We're given a list of piles of bananas where piles[i] describes the number of bananas in the pile.
We're given a time limit, h, where we need to eat all of the bananas. We're asked to find the minimum
rate, k, at which we need to eat the bananas.

Using binary search, we kind search for the minimum rate at which we can eat all the bananas within
the given time. We do this by creating our own range, 1 to max(piles), that describes the rates we
can choose from. We binary search through this range of rates, and at each selection, we iterate
through the piles and calculate the time it would take to eat all the bananas at the selected rate.

If the time it takes to eat all the bananas at our current rate is too fast, such that t, time, is
less than our limit, h, we reduce our range by half, setting r = k. Now we can select from a slower
rate, because we're looking for the minimum. If we take too much time such that t, time, is greater
than our limit, h, we know we need to speed up the rate, setting l = k + 1.

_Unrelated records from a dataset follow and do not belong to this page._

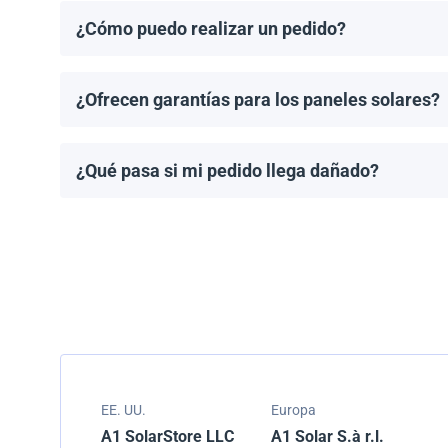
¿Cómo puedo realizar un pedido?
Puedes solicitar una cotización directamente a travé
¿Ofrecen garantías para los paneles solares?
Todos los paneles solares vienen con una garantía de
modelo.
¿Qué pasa si mi pedido llega dañado?
Empacamos todos los envíos cuidadosamente, pero si
resolver el problema.
EE. UU.
Europa
A1 SolarStore LLC
A1 Solar S.à r.l.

Eventually the binary search will succeed and r will be the minimum rate at which we can eat all the
bananas within the given time.

The solution is as follows:


  from math import ceil

  class Solution:
      def minEatingSpeed(self, piles: List[int], h: int) -> int:
          l, r = 1, max(piles)

          while l < r:
              k, t = (r + l) // 2, 0

              for pile in piles:
                  t += ceil(pile / k)

              if t <= h:
                  r = k
              else:
                  l = k + 1

          return r


_ Time Complexity:

  O(n log(m)) - Where m is the maximum number in piles and n is the nummber of piles. We binary
  search through a range of (1, m) and operate on each pile during each step of the search.

_ Space Complexity:

  O(1) - We use constant space to conduct our search.